Set task: Copy the lines between the one holding "collector number: 6460" and the one holding "scientific name: Packera cana", both included, without changing anything.

Listed entries:
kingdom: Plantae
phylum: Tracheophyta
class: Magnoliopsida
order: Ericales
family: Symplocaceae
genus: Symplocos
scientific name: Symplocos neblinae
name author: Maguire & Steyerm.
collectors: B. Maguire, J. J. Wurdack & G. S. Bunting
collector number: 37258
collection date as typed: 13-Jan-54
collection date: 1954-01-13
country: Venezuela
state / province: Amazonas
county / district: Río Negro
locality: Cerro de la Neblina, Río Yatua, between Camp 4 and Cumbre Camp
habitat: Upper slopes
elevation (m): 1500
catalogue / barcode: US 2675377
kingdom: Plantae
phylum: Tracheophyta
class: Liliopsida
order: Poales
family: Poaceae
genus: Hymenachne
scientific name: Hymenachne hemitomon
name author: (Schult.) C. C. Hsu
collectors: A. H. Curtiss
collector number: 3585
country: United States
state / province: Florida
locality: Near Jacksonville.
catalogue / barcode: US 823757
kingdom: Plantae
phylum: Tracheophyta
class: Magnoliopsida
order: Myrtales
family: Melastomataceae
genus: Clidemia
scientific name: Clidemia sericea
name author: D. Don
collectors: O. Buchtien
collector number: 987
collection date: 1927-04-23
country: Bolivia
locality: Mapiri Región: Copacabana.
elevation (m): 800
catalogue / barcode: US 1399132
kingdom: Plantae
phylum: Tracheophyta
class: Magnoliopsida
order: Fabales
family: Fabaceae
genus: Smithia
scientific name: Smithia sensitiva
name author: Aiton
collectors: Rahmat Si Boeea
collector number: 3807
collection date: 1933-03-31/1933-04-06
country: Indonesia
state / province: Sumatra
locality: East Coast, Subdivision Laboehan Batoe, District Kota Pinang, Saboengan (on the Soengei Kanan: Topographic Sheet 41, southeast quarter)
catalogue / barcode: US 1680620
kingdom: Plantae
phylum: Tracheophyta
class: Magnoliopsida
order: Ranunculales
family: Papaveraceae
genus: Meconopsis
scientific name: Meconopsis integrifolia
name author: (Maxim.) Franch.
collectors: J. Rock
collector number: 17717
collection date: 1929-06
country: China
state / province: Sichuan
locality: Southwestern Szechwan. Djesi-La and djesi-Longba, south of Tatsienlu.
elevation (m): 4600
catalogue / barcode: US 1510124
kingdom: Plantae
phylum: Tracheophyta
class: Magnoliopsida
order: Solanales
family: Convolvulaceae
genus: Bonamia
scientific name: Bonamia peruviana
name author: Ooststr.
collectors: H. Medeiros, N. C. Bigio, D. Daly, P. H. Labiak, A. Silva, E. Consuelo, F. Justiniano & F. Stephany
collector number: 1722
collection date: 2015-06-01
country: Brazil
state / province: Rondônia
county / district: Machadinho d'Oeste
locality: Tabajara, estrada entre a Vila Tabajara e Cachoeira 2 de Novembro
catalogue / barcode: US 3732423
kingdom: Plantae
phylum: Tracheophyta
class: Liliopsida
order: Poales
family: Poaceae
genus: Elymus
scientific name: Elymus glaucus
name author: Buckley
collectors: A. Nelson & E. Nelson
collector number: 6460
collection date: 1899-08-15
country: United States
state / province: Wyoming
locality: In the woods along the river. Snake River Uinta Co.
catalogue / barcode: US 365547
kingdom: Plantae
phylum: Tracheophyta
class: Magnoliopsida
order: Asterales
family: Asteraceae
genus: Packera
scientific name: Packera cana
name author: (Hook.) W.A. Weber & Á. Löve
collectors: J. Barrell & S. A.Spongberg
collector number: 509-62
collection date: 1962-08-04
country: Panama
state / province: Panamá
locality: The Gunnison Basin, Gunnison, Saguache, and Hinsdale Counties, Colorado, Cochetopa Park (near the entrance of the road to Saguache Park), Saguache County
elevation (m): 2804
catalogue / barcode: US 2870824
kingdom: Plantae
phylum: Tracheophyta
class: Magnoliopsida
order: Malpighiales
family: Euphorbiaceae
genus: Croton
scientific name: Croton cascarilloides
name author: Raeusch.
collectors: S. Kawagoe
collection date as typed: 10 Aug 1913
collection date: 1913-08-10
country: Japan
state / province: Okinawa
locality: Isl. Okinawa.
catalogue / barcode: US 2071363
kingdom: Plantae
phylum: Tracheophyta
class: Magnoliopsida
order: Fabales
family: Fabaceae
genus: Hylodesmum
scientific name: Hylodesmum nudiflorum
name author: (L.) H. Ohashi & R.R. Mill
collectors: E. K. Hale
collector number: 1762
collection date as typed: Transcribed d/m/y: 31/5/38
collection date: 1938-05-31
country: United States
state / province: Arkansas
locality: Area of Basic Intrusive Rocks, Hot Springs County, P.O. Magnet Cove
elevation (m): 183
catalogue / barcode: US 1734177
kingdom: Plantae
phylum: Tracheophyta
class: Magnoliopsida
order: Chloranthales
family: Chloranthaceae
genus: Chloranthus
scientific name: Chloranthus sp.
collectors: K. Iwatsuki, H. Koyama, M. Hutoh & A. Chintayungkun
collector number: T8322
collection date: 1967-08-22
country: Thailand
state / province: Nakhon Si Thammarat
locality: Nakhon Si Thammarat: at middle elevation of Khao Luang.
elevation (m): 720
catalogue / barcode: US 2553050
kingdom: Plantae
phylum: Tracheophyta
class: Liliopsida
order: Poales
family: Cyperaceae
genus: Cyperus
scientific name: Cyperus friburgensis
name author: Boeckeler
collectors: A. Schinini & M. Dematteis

Solution below:
collector number: 6460
collection date: 1899-08-15
country: United States
state / province: Wyoming
locality: In the woods along the river. Snake River Uinta Co.
catalogue / barcode: US 365547
kingdom: Plantae
phylum: Tracheophyta
class: Magnoliopsida
order: Asterales
family: Asteraceae
genus: Packera
scientific name: Packera cana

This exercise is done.